Your assignment -
Count how many lines below include the string "unlocked", and give that number without anything else.

(Entries taken from a collection)
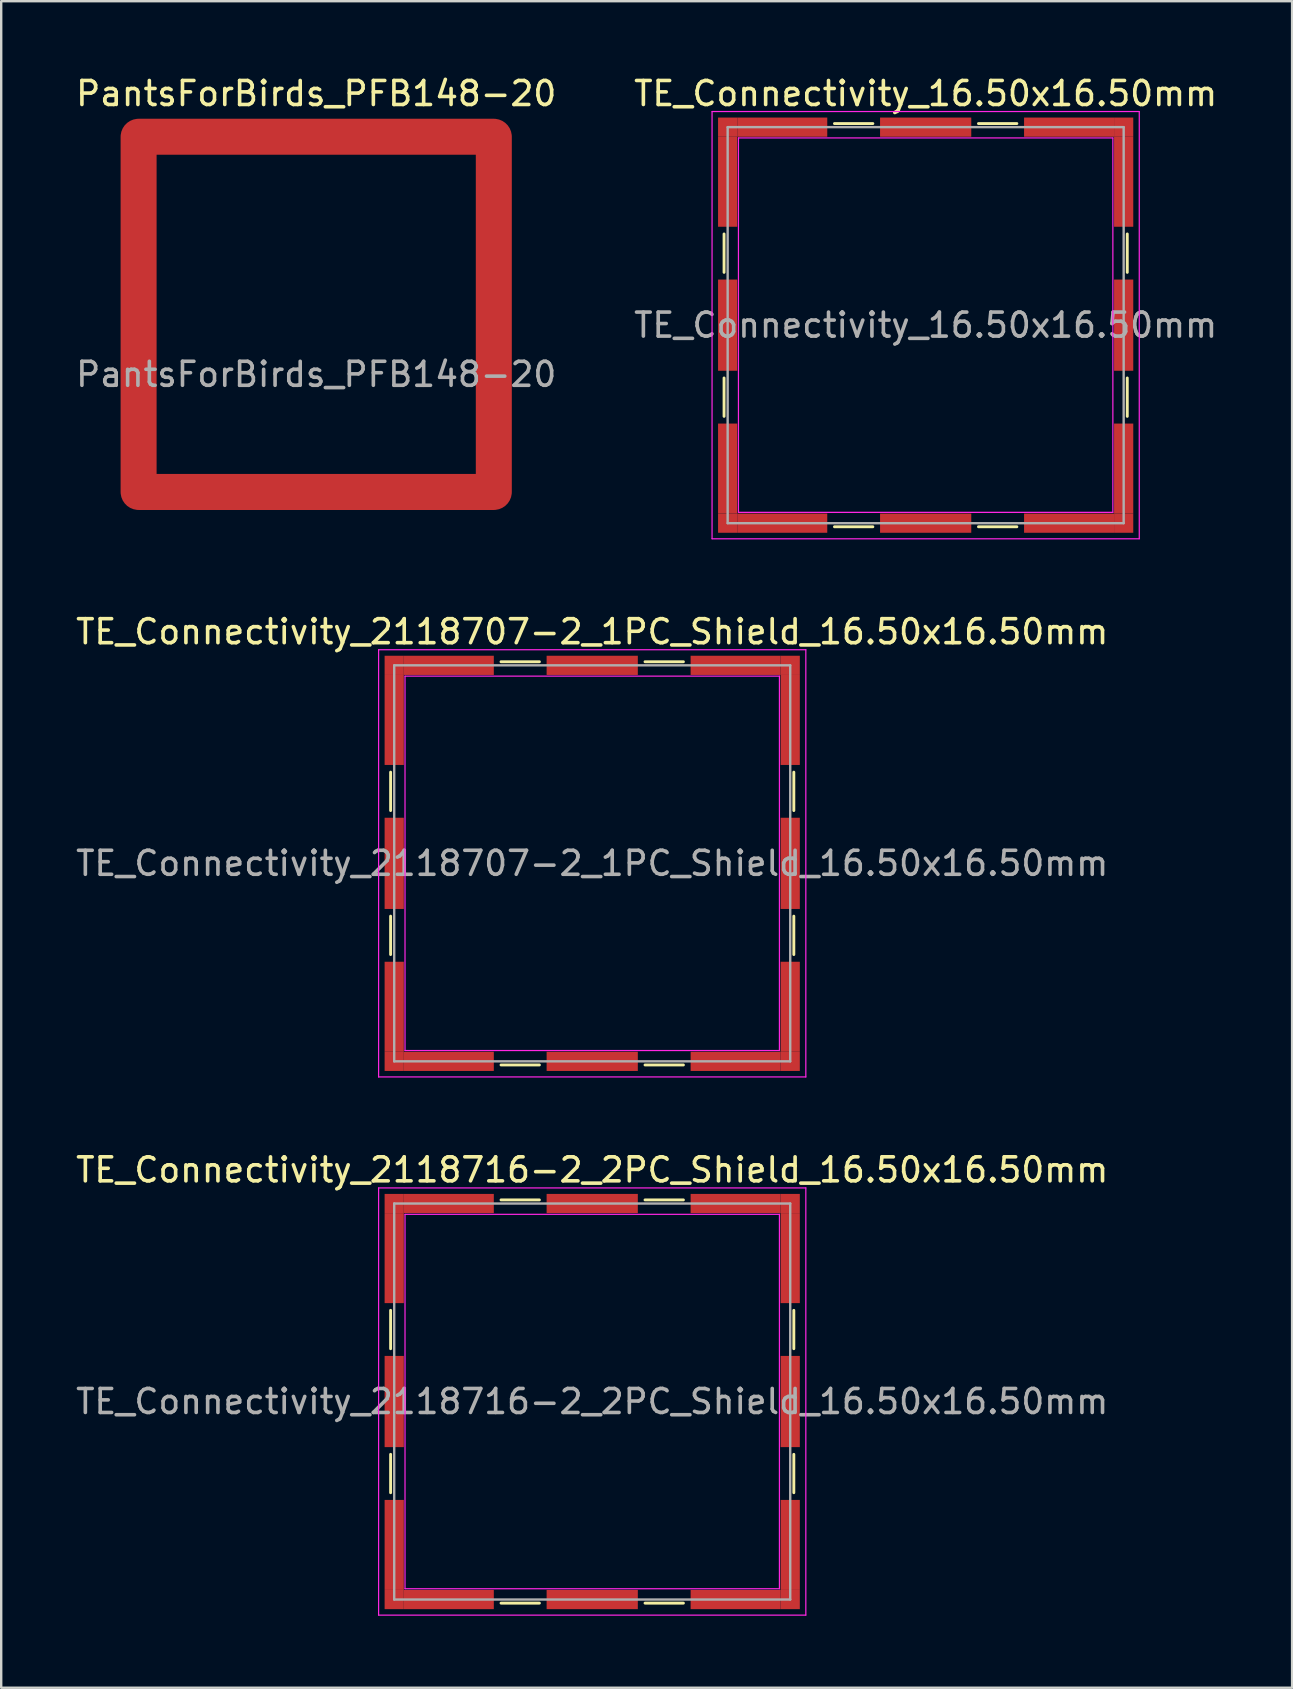
<source format=kicad_pcb>
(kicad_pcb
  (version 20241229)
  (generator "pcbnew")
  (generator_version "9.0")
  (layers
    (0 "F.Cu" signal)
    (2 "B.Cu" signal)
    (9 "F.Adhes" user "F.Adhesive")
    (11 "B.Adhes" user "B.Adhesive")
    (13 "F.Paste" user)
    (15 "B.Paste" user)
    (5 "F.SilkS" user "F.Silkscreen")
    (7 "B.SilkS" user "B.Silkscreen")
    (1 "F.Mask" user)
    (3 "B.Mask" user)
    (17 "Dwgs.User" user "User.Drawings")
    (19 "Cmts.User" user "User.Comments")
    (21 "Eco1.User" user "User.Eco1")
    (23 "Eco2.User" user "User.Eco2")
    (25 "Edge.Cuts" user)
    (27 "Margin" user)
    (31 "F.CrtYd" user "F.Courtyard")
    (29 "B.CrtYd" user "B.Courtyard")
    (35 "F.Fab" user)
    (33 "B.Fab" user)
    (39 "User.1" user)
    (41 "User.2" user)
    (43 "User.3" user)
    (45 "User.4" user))
  (footprint "TE_Connectivity_16.50x16.50mm"
    (layer "F.Cu")
    (at 35.518 10.498)
    (property "Reference" "TE_Connectivity_16.50x16.50mm" (at 0 -9.65 0) (layer "F.SilkS") (effects (font (size 1 1) (thickness 0.15))))
    (attr smd)
    (fp_line (start -8.4 -3.8) (end -8.4 -2.2) (stroke (width 0.12) (type solid)) (layer "F.SilkS"))
    (fp_line (start -8.4 2.2) (end -8.4 3.8) (stroke (width 0.12) (type solid)) (layer "F.SilkS"))
    (fp_line (start -3.8 -8.4) (end -2.2 -8.4) (stroke (width 0.12) (type solid)) (layer "F.SilkS"))
    (fp_line (start -3.8 8.4) (end -2.2 8.4) (stroke (width 0.12) (type solid)) (layer "F.SilkS"))
    (fp_line (start 2.2 -8.4) (end 3.8 -8.4) (stroke (width 0.12) (type solid)) (layer "F.SilkS"))
    (fp_line (start 2.2 8.4) (end 3.8 8.4) (stroke (width 0.12) (type solid)) (layer "F.SilkS"))
    (fp_line (start 8.4 -3.8) (end 8.4 -2.2) (stroke (width 0.12) (type solid)) (layer "F.SilkS"))
    (fp_line (start 8.4 2.2) (end 8.4 3.8) (stroke (width 0.12) (type solid)) (layer "F.SilkS"))
    (fp_line (start -8.9 -8.9) (end -8.9 8.9) (stroke (width 0.05) (type solid)) (layer "F.CrtYd"))
    (fp_line (start -8.9 8.9) (end 8.9 8.9) (stroke (width 0.05) (type solid)) (layer "F.CrtYd"))
    (fp_line (start -7.8 -7.8) (end -7.8 7.8) (stroke (width 0.05) (type solid)) (layer "F.CrtYd"))
    (fp_line (start 7.8 -7.8) (end -7.8 -7.8) (stroke (width 0.05) (type solid)) (layer "F.CrtYd"))
    (fp_line (start 7.8 -7.8) (end 7.8 7.8) (stroke (width 0.05) (type solid)) (layer "F.CrtYd"))
    (fp_line (start 7.8 7.8) (end -7.8 7.8) (stroke (width 0.05) (type solid)) (layer "F.CrtYd"))
    (fp_line (start 8.9 -8.9) (end -8.9 -8.9) (stroke (width 0.05) (type solid)) (layer "F.CrtYd"))
    (fp_line (start 8.9 8.9) (end 8.9 -8.9) (stroke (width 0.05) (type solid)) (layer "F.CrtYd"))
    (fp_line (start -8.25 -8.25) (end -8.25 8.25) (stroke (width 0.1) (type solid)) (layer "F.Fab"))
    (fp_line (start -8.25 8.25) (end 8.25 8.25) (stroke (width 0.1) (type solid)) (layer "F.Fab"))
    (fp_line (start 8.25 -8.25) (end -8.25 -8.25) (stroke (width 0.1) (type solid)) (layer "F.Fab"))
    (fp_line (start 8.25 8.25) (end 8.25 -8.25) (stroke (width 0.1) (type solid)) (layer "F.Fab"))
    (fp_text user "${REFERENCE}" (at 0 0 0) (layer "F.Fab") (effects (font (size 1 1) (thickness 0.15))))
    (pad "1" smd rect (at -8.25 -8.25) (size 0.8 0.8) (layers "F.Cu" "F.Mask" "F.Paste"))
    (pad "1" smd rect (at -8.25 -5.975) (size 0.8 3.75) (layers "F.Cu" "F.Mask" "F.Paste"))
    (pad "1" smd rect (at -8.25 0) (size 0.8 3.8) (layers "F.Cu" "F.Mask" "F.Paste"))
    (pad "1" smd rect (at -8.25 5.975) (size 0.8 3.75) (layers "F.Cu" "F.Mask" "F.Paste"))
    (pad "1" smd rect (at -8.25 8.25) (size 0.8 0.8) (layers "F.Cu" "F.Mask" "F.Paste"))
    (pad "1" smd rect (at -5.975 -8.25) (size 3.75 0.8) (layers "F.Cu" "F.Mask" "F.Paste"))
    (pad "1" smd rect (at -5.975 8.25) (size 3.75 0.8) (layers "F.Cu" "F.Mask" "F.Paste"))
    (pad "1" smd rect (at 0 -8.25 90) (size 0.8 3.8) (layers "F.Cu" "F.Mask" "F.Paste"))
    (pad "1" smd rect (at 0 8.25 90) (size 0.8 3.8) (layers "F.Cu" "F.Mask" "F.Paste"))
    (pad "1" smd rect (at 5.975 -8.25) (size 3.75 0.8) (layers "F.Cu" "F.Mask" "F.Paste"))
    (pad "1" smd rect (at 5.975 8.25) (size 3.75 0.8) (layers "F.Cu" "F.Mask" "F.Paste"))
    (pad "1" smd rect (at 8.25 -8.25) (size 0.8 0.8) (layers "F.Cu" "F.Mask" "F.Paste"))
    (pad "1" smd rect (at 8.25 -5.975) (size 0.8 3.75) (layers "F.Cu" "F.Mask" "F.Paste"))
    (pad "1" smd rect (at 8.25 0) (size 0.8 3.8) (layers "F.Cu" "F.Mask" "F.Paste"))
    (pad "1" smd rect (at 8.25 5.975) (size 0.8 3.75) (layers "F.Cu" "F.Mask" "F.Paste"))
    (pad "1" smd rect (at 8.25 8.25) (size 0.8 0.8) (layers "F.Cu" "F.Mask" "F.Paste")))
  (footprint "PantsForBirds_PFB148-20"
    (layer "F.Cu")
    (at 10.125 10.048)
    (property "Reference" "PantsForBirds_PFB148-20" (at 0 -9.2 0) (unlocked yes) (layer "F.SilkS") (effects (font (size 1 1) (thickness 0.15))))
    (attr smd)
    (fp_text user "${REFERENCE}" (at 0 2.5 0) (unlocked yes) (layer "F.Fab") (effects (font (size 1 1) (thickness 0.15))))
    (pad "1" smd custom (at 0 -7.4) (size 0.6 0.7) (layers "F.Cu" "F.Mask" "F.Paste") (options (anchor rect)) (primitives (gr_rect (start -7.4 0) (end 7.4 14.8) (width 1.5) (fill no)))))
  (footprint "TE_Connectivity_2118716-2_2PC_Shield_16.50x16.50mm"
    (layer "F.Cu")
    (at 21.625 55.345)
    (property "Reference" "TE_Connectivity_2118716-2_2PC_Shield_16.50x16.50mm" (at 0 -9.65 0) (layer "F.SilkS") (effects (font (size 1 1) (thickness 0.15))))
    (attr smd)
    (fp_line (start -8.4 -3.8) (end -8.4 -2.2) (stroke (width 0.12) (type solid)) (layer "F.SilkS"))
    (fp_line (start -8.4 2.2) (end -8.4 3.8) (stroke (width 0.12) (type solid)) (layer "F.SilkS"))
    (fp_line (start -3.8 -8.4) (end -2.2 -8.4) (stroke (width 0.12) (type solid)) (layer "F.SilkS"))
    (fp_line (start -3.8 8.4) (end -2.2 8.4) (stroke (width 0.12) (type solid)) (layer "F.SilkS"))
    (fp_line (start 2.2 -8.4) (end 3.8 -8.4) (stroke (width 0.12) (type solid)) (layer "F.SilkS"))
    (fp_line (start 2.2 8.4) (end 3.8 8.4) (stroke (width 0.12) (type solid)) (layer "F.SilkS"))
    (fp_line (start 8.4 -3.8) (end 8.4 -2.2) (stroke (width 0.12) (type solid)) (layer "F.SilkS"))
    (fp_line (start 8.4 2.2) (end 8.4 3.8) (stroke (width 0.12) (type solid)) (layer "F.SilkS"))
    (fp_line (start -8.9 -8.9) (end -8.9 8.9) (stroke (width 0.05) (type solid)) (layer "F.CrtYd"))
    (fp_line (start -8.9 8.9) (end 8.9 8.9) (stroke (width 0.05) (type solid)) (layer "F.CrtYd"))
    (fp_line (start -7.8 -7.8) (end -7.8 7.8) (stroke (width 0.05) (type solid)) (layer "F.CrtYd"))
    (fp_line (start 7.8 -7.8) (end -7.8 -7.8) (stroke (width 0.05) (type solid)) (layer "F.CrtYd"))
    (fp_line (start 7.8 -7.8) (end 7.8 7.8) (stroke (width 0.05) (type solid)) (layer "F.CrtYd"))
    (fp_line (start 7.8 7.8) (end -7.8 7.8) (stroke (width 0.05) (type solid)) (layer "F.CrtYd"))
    (fp_line (start 8.9 -8.9) (end -8.9 -8.9) (stroke (width 0.05) (type solid)) (layer "F.CrtYd"))
    (fp_line (start 8.9 8.9) (end 8.9 -8.9) (stroke (width 0.05) (type solid)) (layer "F.CrtYd"))
    (fp_line (start -8.25 -8.25) (end -8.25 8.25) (stroke (width 0.1) (type solid)) (layer "F.Fab"))
    (fp_line (start -8.25 8.25) (end 8.25 8.25) (stroke (width 0.1) (type solid)) (layer "F.Fab"))
    (fp_line (start 8.25 -8.25) (end -8.25 -8.25) (stroke (width 0.1) (type solid)) (layer "F.Fab"))
    (fp_line (start 8.25 8.25) (end 8.25 -8.25) (stroke (width 0.1) (type solid)) (layer "F.Fab"))
    (fp_text user "${REFERENCE}" (at 0 0 0) (layer "F.Fab") (effects (font (size 1 1) (thickness 0.15))))
    (pad "1" smd rect (at -8.25 -8.25) (size 0.8 0.8) (layers "F.Cu" "F.Mask" "F.Paste"))
    (pad "1" smd rect (at -8.25 -5.975) (size 0.8 3.75) (layers "F.Cu" "F.Mask" "F.Paste"))
    (pad "1" smd rect (at -8.25 0) (size 0.8 3.8) (layers "F.Cu" "F.Mask" "F.Paste"))
    (pad "1" smd rect (at -8.25 5.975) (size 0.8 3.75) (layers "F.Cu" "F.Mask" "F.Paste"))
    (pad "1" smd rect (at -8.25 8.25) (size 0.8 0.8) (layers "F.Cu" "F.Mask" "F.Paste"))
    (pad "1" smd rect (at -5.975 -8.25) (size 3.75 0.8) (layers "F.Cu" "F.Mask" "F.Paste"))
    (pad "1" smd rect (at -5.975 8.25) (size 3.75 0.8) (layers "F.Cu" "F.Mask" "F.Paste"))
    (pad "1" smd rect (at 0 -8.25 90) (size 0.8 3.8) (layers "F.Cu" "F.Mask" "F.Paste"))
    (pad "1" smd rect (at 0 8.25 90) (size 0.8 3.8) (layers "F.Cu" "F.Mask" "F.Paste"))
    (pad "1" smd rect (at 5.975 -8.25) (size 3.75 0.8) (layers "F.Cu" "F.Mask" "F.Paste"))
    (pad "1" smd rect (at 5.975 8.25) (size 3.75 0.8) (layers "F.Cu" "F.Mask" "F.Paste"))
    (pad "1" smd rect (at 8.25 -8.25) (size 0.8 0.8) (layers "F.Cu" "F.Mask" "F.Paste"))
    (pad "1" smd rect (at 8.25 -5.975) (size 0.8 3.75) (layers "F.Cu" "F.Mask" "F.Paste"))
    (pad "1" smd rect (at 8.25 0) (size 0.8 3.8) (layers "F.Cu" "F.Mask" "F.Paste"))
    (pad "1" smd rect (at 8.25 5.975) (size 0.8 3.75) (layers "F.Cu" "F.Mask" "F.Paste"))
    (pad "1" smd rect (at 8.25 8.25) (size 0.8 0.8) (layers "F.Cu" "F.Mask" "F.Paste")))
  (footprint "TE_Connectivity_2118707-2_1PC_Shield_16.50x16.50mm"
    (layer "F.Cu")
    (at 21.625 32.922)
    (property "Reference" "TE_Connectivity_2118707-2_1PC_Shield_16.50x16.50mm" (at 0 -9.65 0) (layer "F.SilkS") (effects (font (size 1 1) (thickness 0.15))))
    (attr smd)
    (fp_line (start -8.4 -3.8) (end -8.4 -2.2) (stroke (width 0.12) (type solid)) (layer "F.SilkS"))
    (fp_line (start -8.4 2.2) (end -8.4 3.8) (stroke (width 0.12) (type solid)) (layer "F.SilkS"))
    (fp_line (start -3.8 -8.4) (end -2.2 -8.4) (stroke (width 0.12) (type solid)) (layer "F.SilkS"))
    (fp_line (start -3.8 8.4) (end -2.2 8.4) (stroke (width 0.12) (type solid)) (layer "F.SilkS"))
    (fp_line (start 2.2 -8.4) (end 3.8 -8.4) (stroke (width 0.12) (type solid)) (layer "F.SilkS"))
    (fp_line (start 2.2 8.4) (end 3.8 8.4) (stroke (width 0.12) (type solid)) (layer "F.SilkS"))
    (fp_line (start 8.4 -3.8) (end 8.4 -2.2) (stroke (width 0.12) (type solid)) (layer "F.SilkS"))
    (fp_line (start 8.4 2.2) (end 8.4 3.8) (stroke (width 0.12) (type solid)) (layer "F.SilkS"))
    (fp_line (start -8.9 -8.9) (end -8.9 8.9) (stroke (width 0.05) (type solid)) (layer "F.CrtYd"))
    (fp_line (start -8.9 8.9) (end 8.9 8.9) (stroke (width 0.05) (type solid)) (layer "F.CrtYd"))
    (fp_line (start -7.8 -7.8) (end -7.8 7.8) (stroke (width 0.05) (type solid)) (layer "F.CrtYd"))
    (fp_line (start 7.8 -7.8) (end -7.8 -7.8) (stroke (width 0.05) (type solid)) (layer "F.CrtYd"))
    (fp_line (start 7.8 -7.8) (end 7.8 7.8) (stroke (width 0.05) (type solid)) (layer "F.CrtYd"))
    (fp_line (start 7.8 7.8) (end -7.8 7.8) (stroke (width 0.05) (type solid)) (layer "F.CrtYd"))
    (fp_line (start 8.9 -8.9) (end -8.9 -8.9) (stroke (width 0.05) (type solid)) (layer "F.CrtYd"))
    (fp_line (start 8.9 8.9) (end 8.9 -8.9) (stroke (width 0.05) (type solid)) (layer "F.CrtYd"))
    (fp_line (start -8.25 -8.25) (end -8.25 8.25) (stroke (width 0.1) (type solid)) (layer "F.Fab"))
    (fp_line (start -8.25 8.25) (end 8.25 8.25) (stroke (width 0.1) (type solid)) (layer "F.Fab"))
    (fp_line (start 8.25 -8.25) (end -8.25 -8.25) (stroke (width 0.1) (type solid)) (layer "F.Fab"))
    (fp_line (start 8.25 8.25) (end 8.25 -8.25) (stroke (width 0.1) (type solid)) (layer "F.Fab"))
    (fp_text user "${REFERENCE}" (at 0 0 0) (layer "F.Fab") (effects (font (size 1 1) (thickness 0.15))))
    (pad "1" smd rect (at -8.25 -8.25) (size 0.8 0.8) (layers "F.Cu" "F.Mask" "F.Paste"))
    (pad "1" smd rect (at -8.25 -5.975) (size 0.8 3.75) (layers "F.Cu" "F.Mask" "F.Paste"))
    (pad "1" smd rect (at -8.25 0) (size 0.8 3.8) (layers "F.Cu" "F.Mask" "F.Paste"))
    (pad "1" smd rect (at -8.25 5.975) (size 0.8 3.75) (layers "F.Cu" "F.Mask" "F.Paste"))
    (pad "1" smd rect (at -8.25 8.25) (size 0.8 0.8) (layers "F.Cu" "F.Mask" "F.Paste"))
    (pad "1" smd rect (at -5.975 -8.25) (size 3.75 0.8) (layers "F.Cu" "F.Mask" "F.Paste"))
    (pad "1" smd rect (at -5.975 8.25) (size 3.75 0.8) (layers "F.Cu" "F.Mask" "F.Paste"))
    (pad "1" smd rect (at 0 -8.25 90) (size 0.8 3.8) (layers "F.Cu" "F.Mask" "F.Paste"))
    (pad "1" smd rect (at 0 8.25 90) (size 0.8 3.8) (layers "F.Cu" "F.Mask" "F.Paste"))
    (pad "1" smd rect (at 5.975 -8.25) (size 3.75 0.8) (layers "F.Cu" "F.Mask" "F.Paste"))
    (pad "1" smd rect (at 5.975 8.25) (size 3.75 0.8) (layers "F.Cu" "F.Mask" "F.Paste"))
    (pad "1" smd rect (at 8.25 -8.25) (size 0.8 0.8) (layers "F.Cu" "F.Mask" "F.Paste"))
    (pad "1" smd rect (at 8.25 -5.975) (size 0.8 3.75) (layers "F.Cu" "F.Mask" "F.Paste"))
    (pad "1" smd rect (at 8.25 0) (size 0.8 3.8) (layers "F.Cu" "F.Mask" "F.Paste"))
    (pad "1" smd rect (at 8.25 5.975) (size 0.8 3.75) (layers "F.Cu" "F.Mask" "F.Paste"))
    (pad "1" smd rect (at 8.25 8.25) (size 0.8 0.8) (layers "F.Cu" "F.Mask" "F.Paste")))
  (gr_rect
    (start -3 -3)
    (end 50.786 67.27)
    (stroke (width 0.1) (type default))
    (fill no)
    (layer "Edge.Cuts")))
</source>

Output for this task -
2